Home » Business » Advertisers and athletes cry out against the Igualdade cartel: “It’s a crime”

Advertisers and athletes cry out against the Igualdade cartel: “It’s a crime”

Summer, in the end, belongs to no one. The controversy that generated the cartel of Ministry of Equality with the slogan “summer is also ours”, after knowing the appropriation and modification of the images of his models, was a blunder that worthless to different sectors.

First, at disabled people, who have seen how their representation is hindered from the institutions and when they obtain it, it is in a symbolic way. On the other hand, society and advertising sector they denounce the shortcomings of the campaigns and the paradox that has been seen in this poster against the aesthetic violence suffered by women, also applying changes to their images.

Desiree Vilasrenowned Paralympic athlete from Vigo, wanted to comment on the campaign and was critical, “It’s a joke that it’s a poster of Body Positive and that they have fixed the body of a girl for having a disability”.

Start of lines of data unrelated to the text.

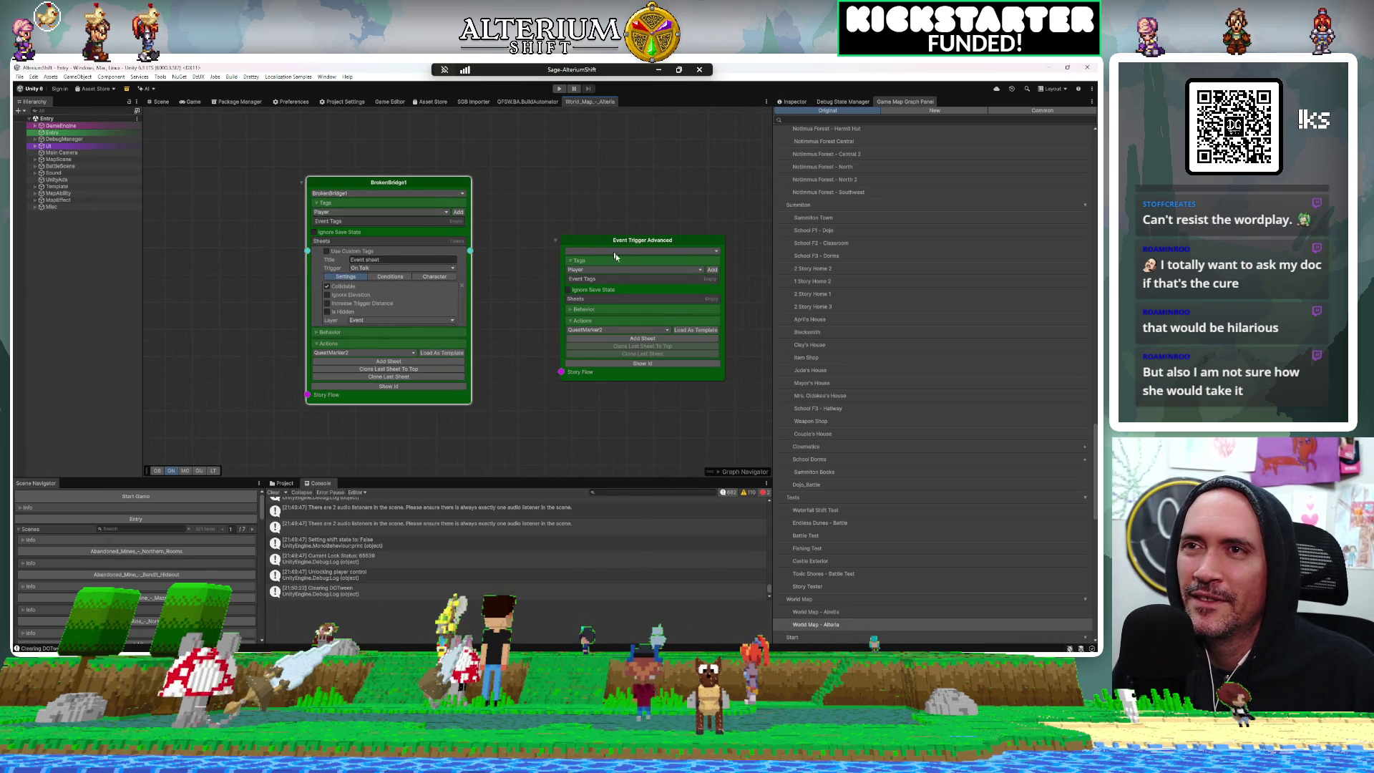
click(625, 252)
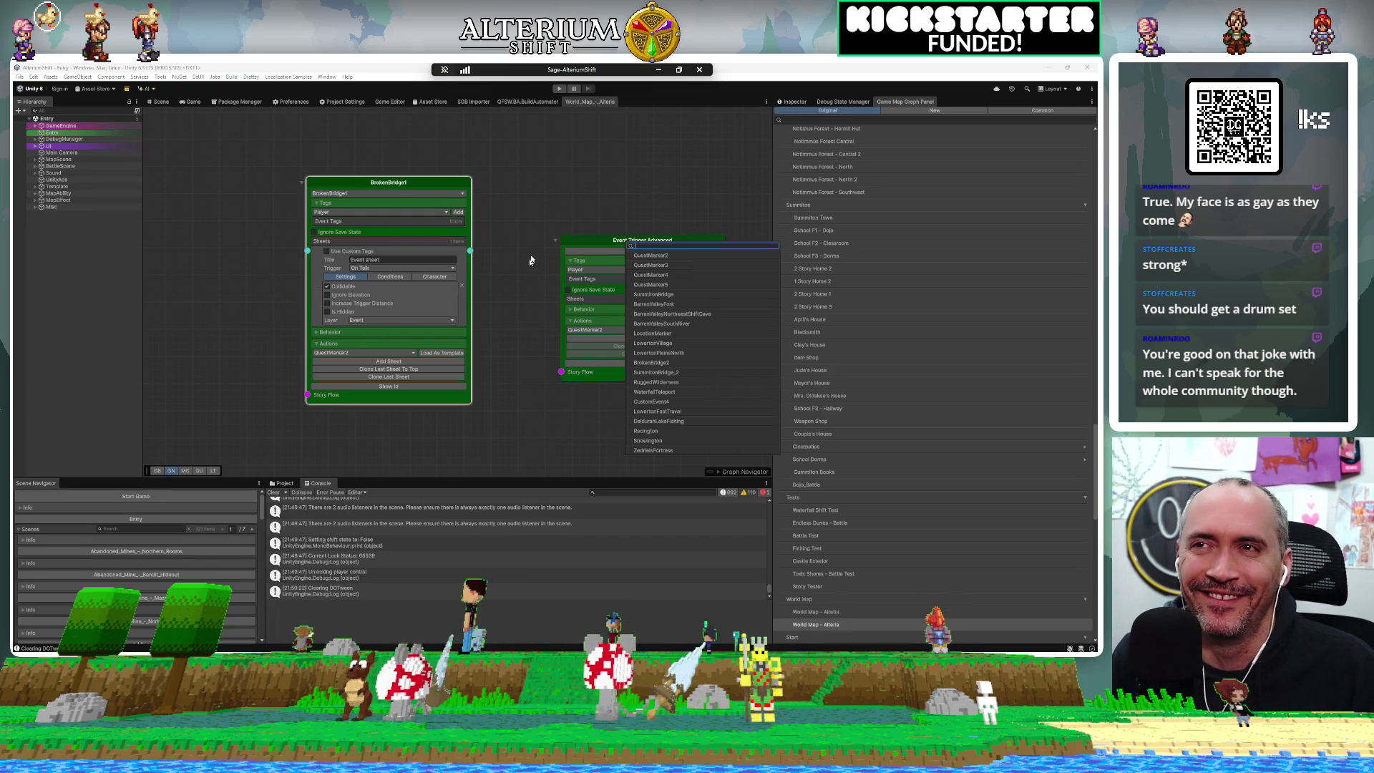
Assign BrokenBridge2 to the second node, position it, and clear its script id
click(560, 225)
mouse_move(577, 244)
mouse_down()
mouse_move(512, 187)
mouse_move(520, 199)
mouse_up()
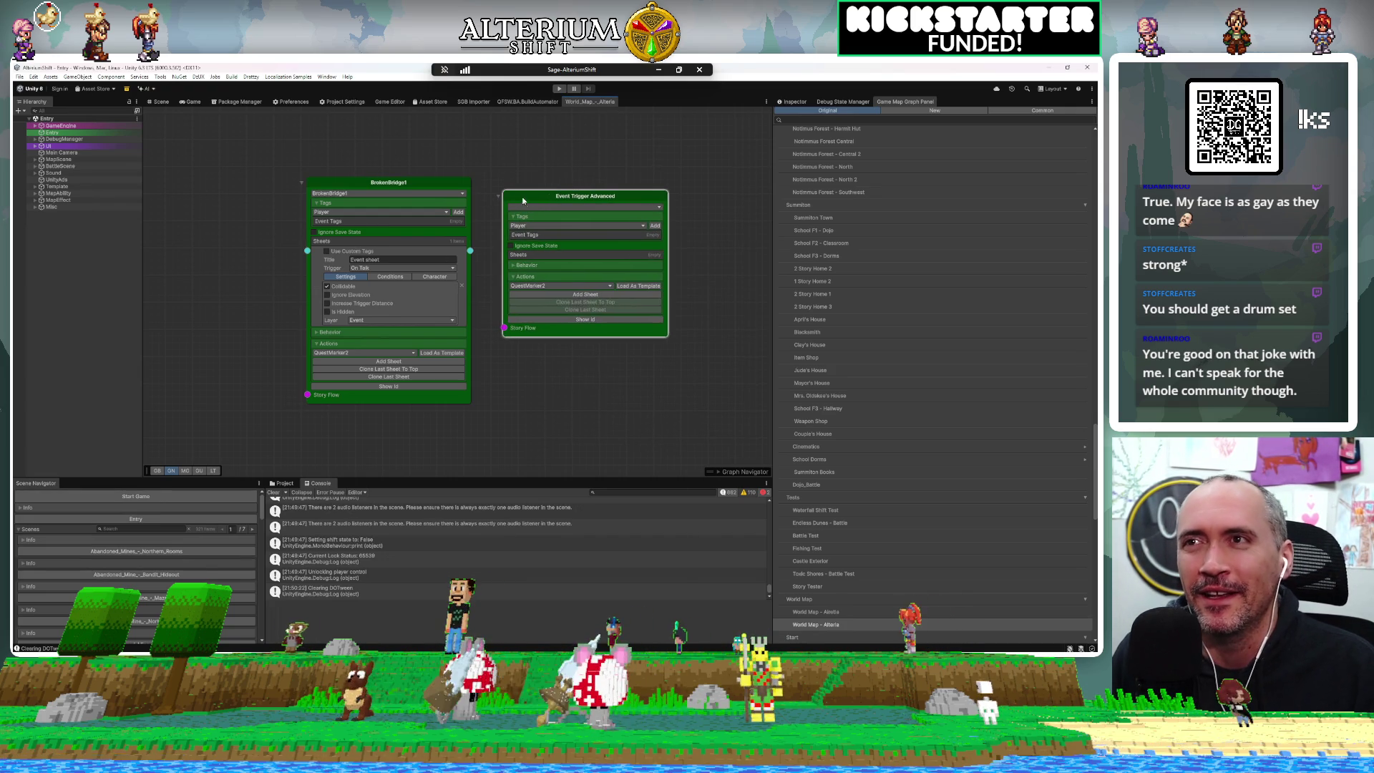
click(538, 208)
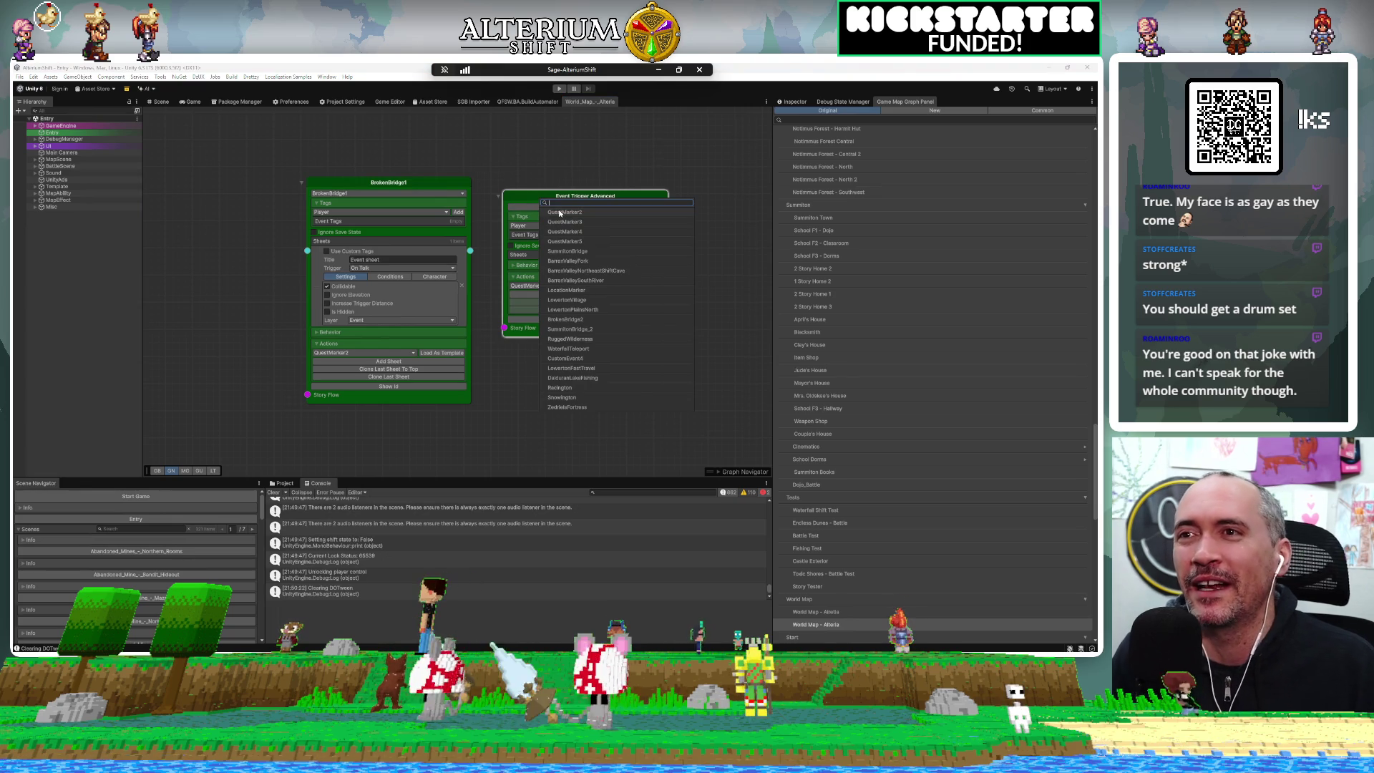
click(539, 219)
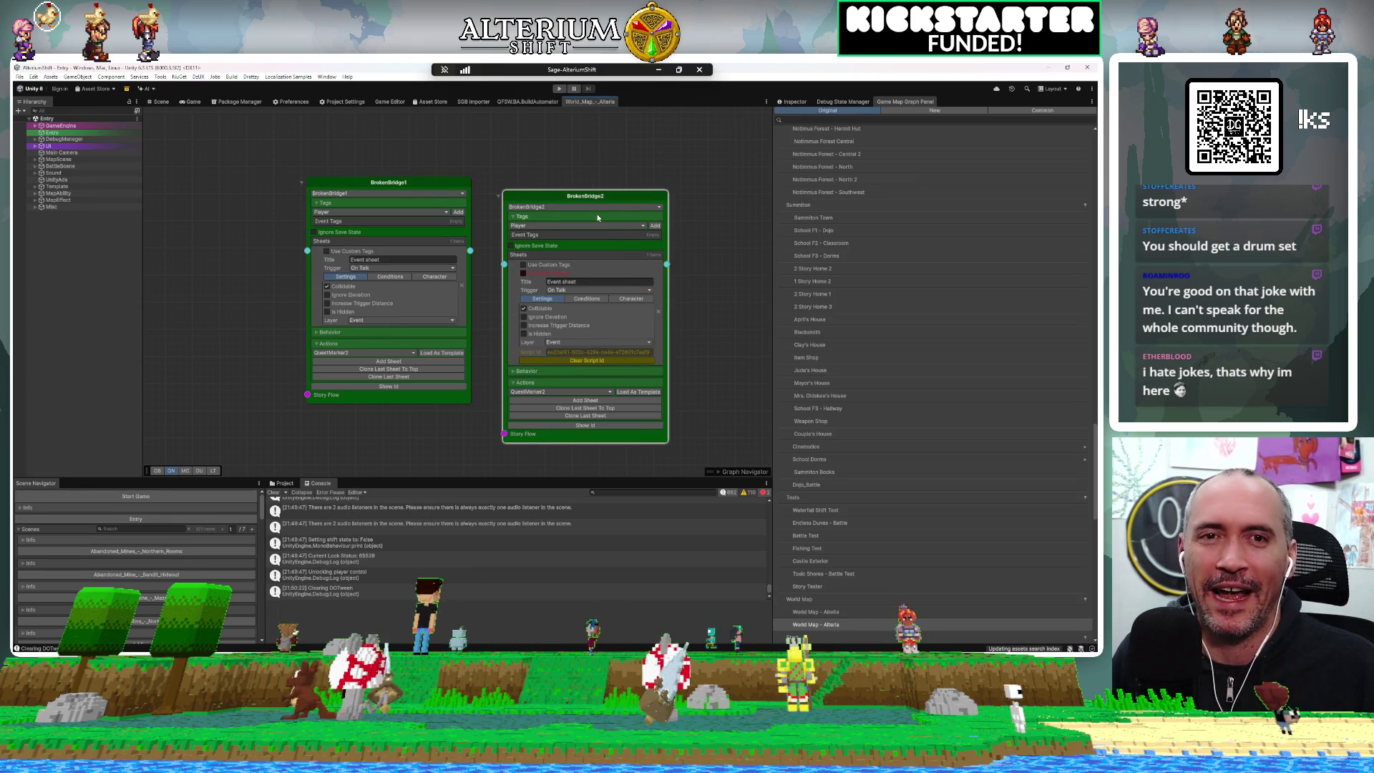
drag(588, 205, 595, 205)
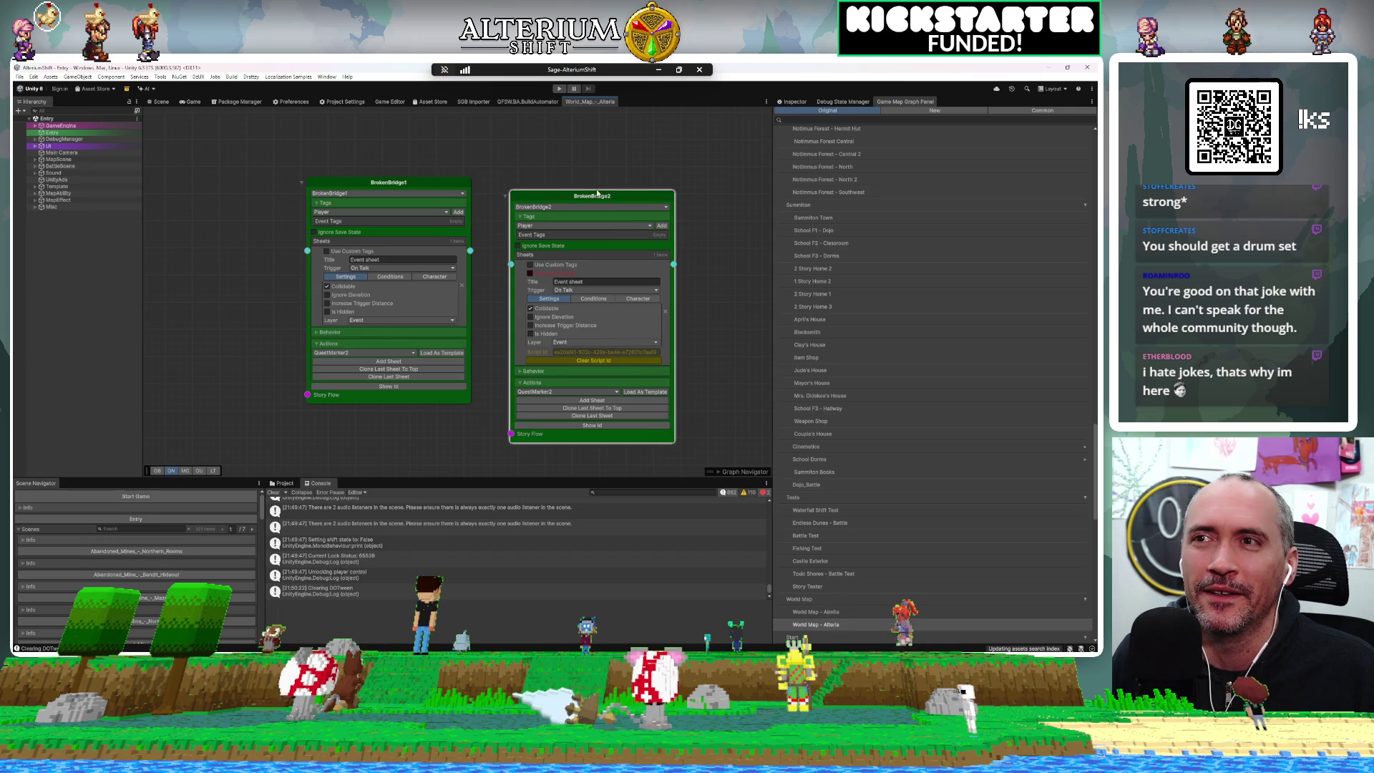
click(586, 362)
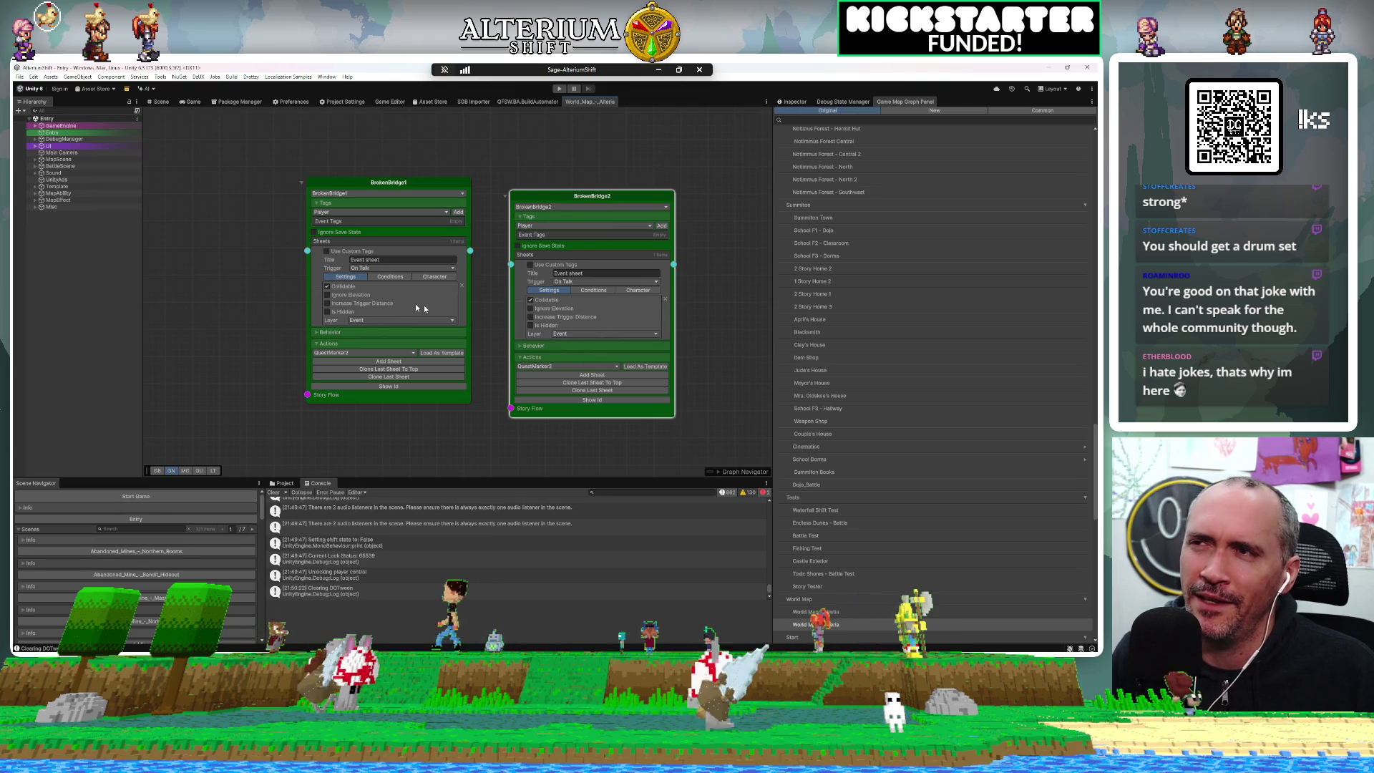
Confirm BrokenBridge1's trigger remains On Talk, then switch to the Kickstarter update page
click(386, 269)
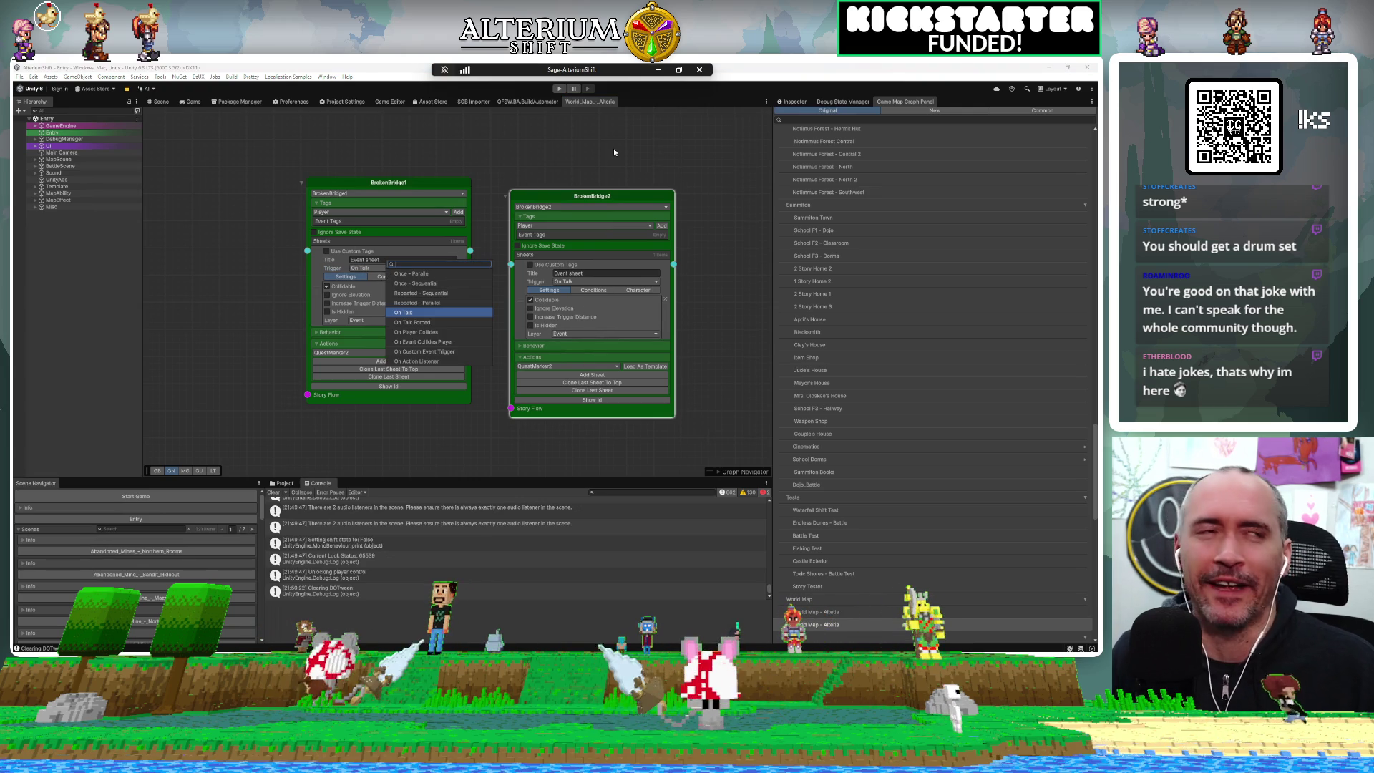
click(614, 152)
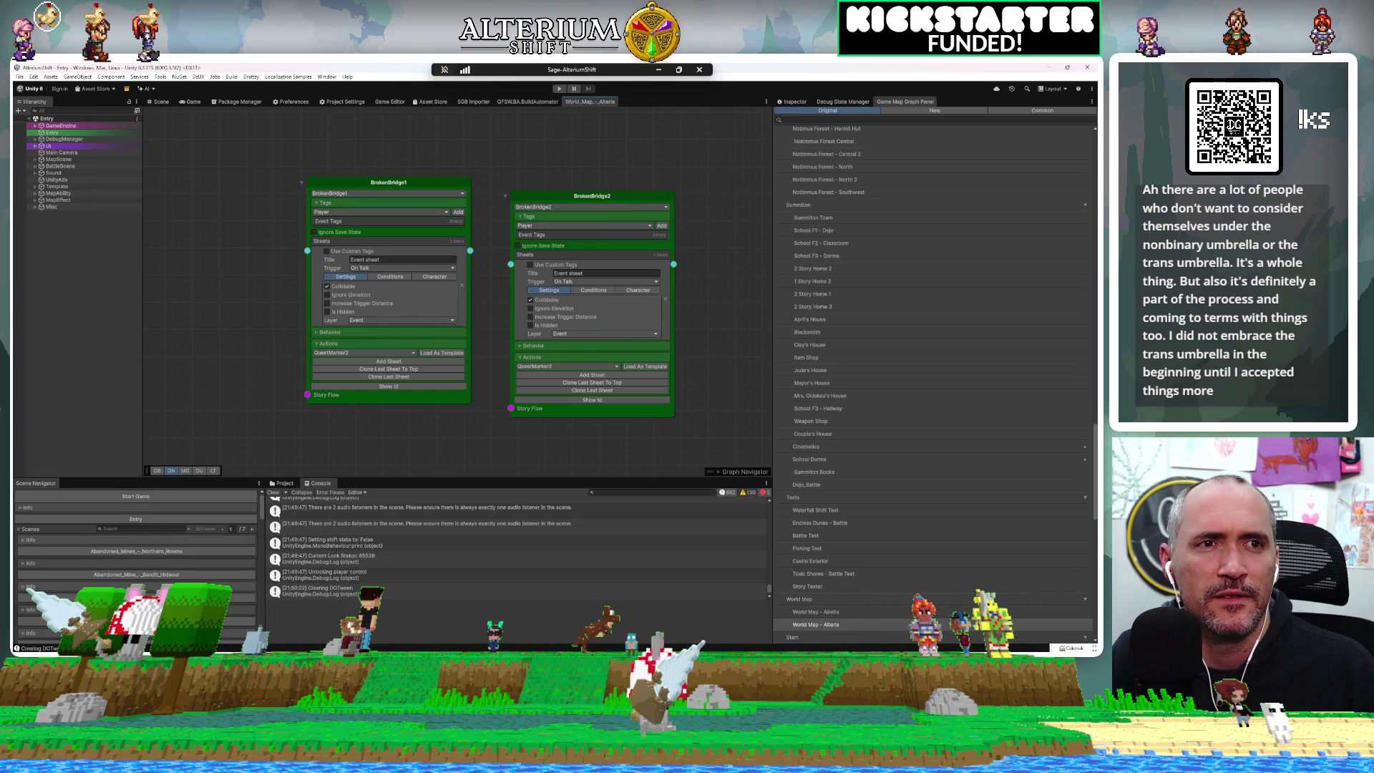
key(alt+Tab)
Move the browser over the editor and zoom the Kickstarter update text to about 150%
mouse_move(1038, 114)
mouse_down()
mouse_move(298, 106)
mouse_move(271, 89)
mouse_up()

Regarding the advertising trend, he thinks, “We have the body positive to an insincere extreme”. He denounces that “including a person with a prosthesis in a poster is useless if then the beaches are not accessible” and asks the question “Is something really being done so that people with disability we may have the right to go to the playa?”. Although yes, she agrees that women suffer aesthetic violence, “We always have to be perfect, have the perfect body”. In turn, she stresses the need to inform and have representation of people with disabilities in the media or in sports, “that’s why I try to create content on networks like TikTok and Instagram.”

PUBLICIST. Rosa Escolano, a publicist for a brand from Pontevedra, explains the protocol in the campaigns: “Models and companies have to sign a contract in which they give up their image” and clarifies that “it is not forever, for a year or two at the most”. Regarding the use and modification of the image, she asserts, “it is a crime.”

Although Rosa is clear about the aesthetic violence. “The modification in advertising of women’s bodies is crazy, a wrinkle, the hair, everything is modified.” Also in men, although he assures that in women it is more pronounced because “there is an extreme demand that benefits the industry.”

“The modification in advertising of women’s bodies is crazy. A wrinkle, hair, everything is modified”

about the industry, Noa Tablesgraduated in Advertising from UVigo, comments on the importance of messages Body Positive have great depth in the social networks and end up influencing the big trademarkwhom he considers “responsible for bombarding women for years by imposing impossible beauty canons to achieve”. It highlights the importance of girls having models with their own bodies as references, and affirms that “advertising currents are being born with a more renewed air” that aim to “normalize natural moments of the lives and bodies of women who until now were taboo”. In her opinion, “that brands join the trend either to sell more or to connect with the public” ends up having a positive impact on everyone’s lives.

Reactions on social networks

Doing a chronological line, the controversy began after the video of Sian Green-Lord, the model with the prosthetic leg showing indignation on Thursday 28, went viral. Since then the reactions:

MINISTRY OF EQUALITY. The Women’s Institute published a Tweet the next day in which it said it was unaware that the models were real and delegated responsibilities to the creative artist.

RACCOON ART. The illustrator and designer of the poster apologized and claimed to have contacted the models to distribute benefits and buy the rights.